By Dustin Volz
WASHINGTON (Reuters) – The U.S. intelligence community has committed to providing as soon as next month a public estimate of the number of U.S. persons whose electronic communications are ensnared under a surveillance authority intended for foreign espionage, according to a bipartisan group of congressional lawmakers’ letter that Reuters saw.
The decision would reverse the government’s longstanding position that calculating such a number may be technically impossible and would require privacy intrusions exceeding those raised by the actual surveillance programs.
It also comes as Congress is expected to begin debate in the coming months over whether to reauthorize or reform the surveillance authority, known as Section 702, a provision that was added to the Foreign Intelligence Surveillance Act in 2008.
The letter, sent on Friday to National Intelligence Director James Clapper, said his office and National Security Agency officials had briefed congressional staff about how the intelligence community intends to comply with the lawmakers’ disclosure request.
Clapper’s office did not immediately respond to a request for comment.
The 11 lawmakers, all members of the U.S. House Judiciary Committee, termed their letter an effort to “memorialize our understanding” of the intelligence community’s plan to provide an estimate in real numbers, not percentages, as soon as January that can be shared with the public.
“The timely production of this information is incredibly important to informed debate on Section 702 in the next Congress— and, without it, even those of us inclined to support re-authorization would have reason for concern,” the letter said.
Section 702 will expire on December 31, 2017, absent congressional action. It enables two internet surveillance programs called Prism and Upstream that were revealed in a series of leaks by former NSA contractor Edward Snowden more than three years ago.
Intelligence officials have said that data about Americans is “incidentally” collected under Section 702, due to a range of technical and practical reasons.

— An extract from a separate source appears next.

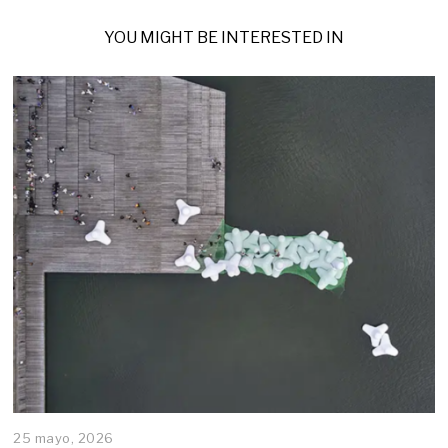
YOU MIGHT BE INTERESTED IN
25 mayo, 2026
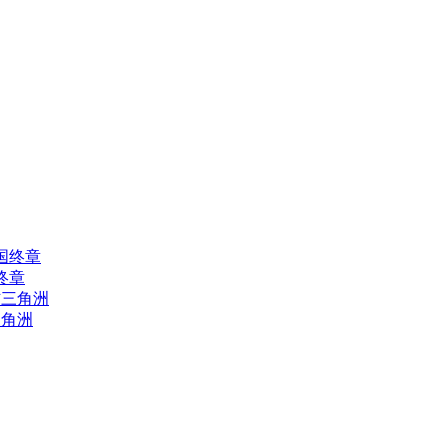
终章
三角洲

Critics have assailed such collection as back-door surveillance of Americans without a warrant.
Clapper, who is stepping down next month, suggested in April that providing an estimate of Americans surveilled under Section 702, a figure some have said could tally in the millions, might be possible, while defending the law as “a prolific producer of critical intelligence.”
Republicans James Sensenbrenner, Darrell Issa, Ted Poe and Jason Chaffetz signed the letter, in addition to Democrats John Conyers, Jerrold Nadler, Zoe Lofgren, Hank Johnson, Ted Deutch, Suzan DelBene and David Cicilline.